The double hyphen caesura around ‘taking my wrist’ is the only point of contact within the poem. This physical unity is shocking to Olds, the caesuras placing metrical emphasis on this moment. It could also be seen as a moment of change within the poem. Following this final contact, ‘we’ is no longer used, falling away to ‘I’ and ‘he’.
I am sitting on the floor. I look up at him,
(…)to catch my cold.” I should not have told him that,
The physical difference between the two people is made clear in line 8. Olds is ‘sitting on the floor’, grounded while he takes the ‘couch’. The poet is ‘look[ing] up at her partner. The spatial levels between them create a sense of dominance, Olds following in her partner’s desire to separate. He physically dominates the scene, even in the early moments of ‘holding’ her wrists. Their relationship is not what it once was, Olds imaging it as a ‘chamber’ of ‘dust I carry around’. The use of ‘dust’ suggests a stagnation, their relationship having faded into dilapidation.

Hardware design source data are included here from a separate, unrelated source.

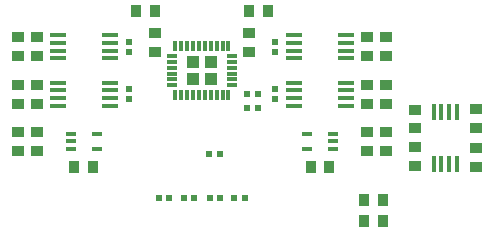
<source format=gtp>
G04 #@! TF.GenerationSoftware,KiCad,Pcbnew,no-vcs-found-e79f978~58~ubuntu14.04.1*
G04 #@! TF.CreationDate,2017-05-18T21:28:03+01:00*
G04 #@! TF.ProjectId,bikedar,62696B656461722E6B696361645F7063,rev?*
G04 #@! TF.FileFunction,Paste,Top*
G04 #@! TF.FilePolarity,Positive*
%FSLAX46Y46*%
G04 Gerber Fmt 4.6, Leading zero omitted, Abs format (unit mm)*
G04 Created by KiCad (PCBNEW no-vcs-found-e79f978~58~ubuntu14.04.1) date Thu May 18 21:28:03 2017*
%MOMM*%
%LPD*%
G01*
G04 APERTURE LIST*
%ADD10C,0.100000*%
%ADD11R,1.000000X0.950000*%
%ADD12R,0.950000X1.000000*%
%ADD13R,0.620000X0.620000*%
%ADD14R,0.950000X0.400000*%
%ADD15R,1.450000X0.450000*%
%ADD16R,0.450000X1.450000*%
%ADD17R,0.300000X0.850000*%
%ADD18R,0.850000X0.300000*%
%ADD19R,1.002000X1.002000*%
G04 APERTURE END LIST*
D10*
D11*
X59400000Y-84000000D03*
X59400000Y-85600000D03*
X90600000Y-84000000D03*
X90600000Y-85600000D03*
X98200000Y-90950000D03*
X98200000Y-89350000D03*
X98200000Y-86050000D03*
X98200000Y-87650000D03*
D12*
X79000000Y-77750000D03*
X80600000Y-77750000D03*
D13*
X79750000Y-86000000D03*
X78850000Y-86000000D03*
X68800000Y-84350000D03*
X68800000Y-85250000D03*
X81200000Y-80350000D03*
X81200000Y-81250000D03*
X81200000Y-85250000D03*
X81200000Y-84350000D03*
X68800000Y-80350000D03*
X68800000Y-81250000D03*
X72250000Y-93600000D03*
X71350000Y-93600000D03*
X77750000Y-93600000D03*
X78650000Y-93600000D03*
X76550000Y-93600000D03*
X75650000Y-93600000D03*
X74350000Y-93600000D03*
X73450000Y-93600000D03*
X75600000Y-89900000D03*
X76500000Y-89900000D03*
D11*
X93000000Y-86100000D03*
X93000000Y-87700000D03*
X79000000Y-79600000D03*
X79000000Y-81200000D03*
X61000000Y-88000000D03*
X61000000Y-89600000D03*
X59400000Y-88000000D03*
X59400000Y-89600000D03*
D12*
X65800000Y-91000000D03*
X64200000Y-91000000D03*
D14*
X63900000Y-88150000D03*
X63900000Y-88800000D03*
X63900000Y-89450000D03*
X66100000Y-89450000D03*
X66100000Y-88150000D03*
D11*
X90600000Y-80000000D03*
X90600000Y-81600000D03*
D12*
X90300000Y-93800000D03*
X88700000Y-93800000D03*
D13*
X79750000Y-84800000D03*
X78850000Y-84800000D03*
D11*
X90600000Y-88000000D03*
X90600000Y-89600000D03*
X89000000Y-88000000D03*
X89000000Y-89600000D03*
D12*
X88700000Y-95500000D03*
X90300000Y-95500000D03*
X84200000Y-91000000D03*
X85800000Y-91000000D03*
D11*
X61000000Y-80000000D03*
X61000000Y-81600000D03*
X93000000Y-90900000D03*
X93000000Y-89300000D03*
X59400000Y-81600000D03*
X59400000Y-80000000D03*
X71000000Y-81200000D03*
X71000000Y-79600000D03*
D12*
X71000000Y-77750000D03*
X69400000Y-77750000D03*
D11*
X89000000Y-85600000D03*
X89000000Y-84000000D03*
X89000000Y-80000000D03*
X89000000Y-81600000D03*
X61000000Y-85600000D03*
X61000000Y-84000000D03*
D15*
X67200000Y-81775000D03*
X67200000Y-81125000D03*
X67200000Y-80475000D03*
X67200000Y-79825000D03*
X62800000Y-79825000D03*
X62800000Y-80475000D03*
X62800000Y-81125000D03*
X62800000Y-81775000D03*
X62800000Y-85775000D03*
X62800000Y-85125000D03*
X62800000Y-84475000D03*
X62800000Y-83825000D03*
X67200000Y-83825000D03*
X67200000Y-84475000D03*
X67200000Y-85125000D03*
X67200000Y-85775000D03*
X82800000Y-79825000D03*
X82800000Y-80475000D03*
X82800000Y-81125000D03*
X82800000Y-81775000D03*
X87200000Y-81775000D03*
X87200000Y-81125000D03*
X87200000Y-80475000D03*
X87200000Y-79825000D03*
X87200000Y-83825000D03*
X87200000Y-84475000D03*
X87200000Y-85125000D03*
X87200000Y-85775000D03*
X82800000Y-85775000D03*
X82800000Y-85125000D03*
X82800000Y-84475000D03*
X82800000Y-83825000D03*
D16*
X96575000Y-86300000D03*
X95925000Y-86300000D03*
X95275000Y-86300000D03*
X94625000Y-86300000D03*
X94625000Y-90700000D03*
X95275000Y-90700000D03*
X95925000Y-90700000D03*
X96575000Y-90700000D03*
D17*
X77250000Y-80725000D03*
X76750000Y-80725000D03*
X76250000Y-80725000D03*
X75750000Y-80725000D03*
X75250000Y-80725000D03*
X74750000Y-80725000D03*
X74250000Y-80725000D03*
X73750000Y-80725000D03*
X73250000Y-80725000D03*
X72750000Y-80725000D03*
D18*
X72425000Y-81550000D03*
X72425000Y-82050000D03*
X72425000Y-82550000D03*
X72425000Y-83050000D03*
X72425000Y-83550000D03*
X72425000Y-84050000D03*
D17*
X72750000Y-84875000D03*
X73250000Y-84875000D03*
X73750000Y-84875000D03*
X74250000Y-84875000D03*
X74750000Y-84875000D03*
X75250000Y-84875000D03*
X75750000Y-84875000D03*
X76250000Y-84875000D03*
X76750000Y-84875000D03*
X77250000Y-84875000D03*
D18*
X77575000Y-84050000D03*
X77575000Y-83550000D03*
X77575000Y-83050000D03*
X77575000Y-82550000D03*
X77575000Y-82050000D03*
X77575000Y-81550000D03*
D19*
X75750000Y-82050000D03*
X74250000Y-82050000D03*
X75750000Y-83550000D03*
X74250000Y-83550000D03*
D14*
X86100000Y-89450000D03*
X86100000Y-88800000D03*
X86100000Y-88150000D03*
X83900000Y-88150000D03*
X83900000Y-89450000D03*
M02*

</source>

Although their relationship has faded away, Olds still finds a sense of connection with her lover. She takes comfort in the fact that ‘he is drinking/ a wine grown where I was born’. As if the activity of drinking and the location from which the drink came from provides a bridge of connection. This is dubious at best, with Olds revealing her desire for something that isn’t there anymore.
I tell him I will try to fall out of(…)to it, it is my hope.
Olds uses speech throughout the poem, yet does not include the moment that ‘I tell him I will try to fall out of /love with him’. It seems almost like self-censoring, with Olds not wanting to remember this moment. Trivial parts of the conversation, ‘Don’t catch my cold’ are kept, the decision to stop loving is not. This is a depressing moment for Olds, her love being replied as ‘loves me as the mother of our children’. They are no longer in love, her partner now just appreciating her role in their children’s lives.
Her tears are personified, threatening to make ‘burning leaps’ out of her eyes. The sense of ‘burning’ conveys the pain Olds feels, not having come to terms with their breakup. She images these tears like ‘knives’ coming down upon them. These knives ‘outline’ a ‘heart’, plunging into her body. This self-mutilation is emblematic of the emotional pain she feels from the breakup. Olds is not okay, trying to ‘nod’ along to the conversation. The final line is one of ‘hope’, Olds using the anger she feels to ground herself.
Similar Poetry to The Flurry
The sense of in-betweenness that Olds explores in The Flurry is echoed by Owen Sheers. Particularly in the poem Intermission, Sheers creates a moment of being between two stages of life. For Olds, this sense of telling the children will be the final nail in the coffin of their relationship. Sheers uses a physical intermission in the life of a power cut to reflect a similar tone.
Reginald Gibbons’ Hour also explores breaking up. In their poem, Gibbons melancholically reflects over a past relationship. The darkness of the scene directly contrasts with the vivacity of The Flurry, both share central unrest.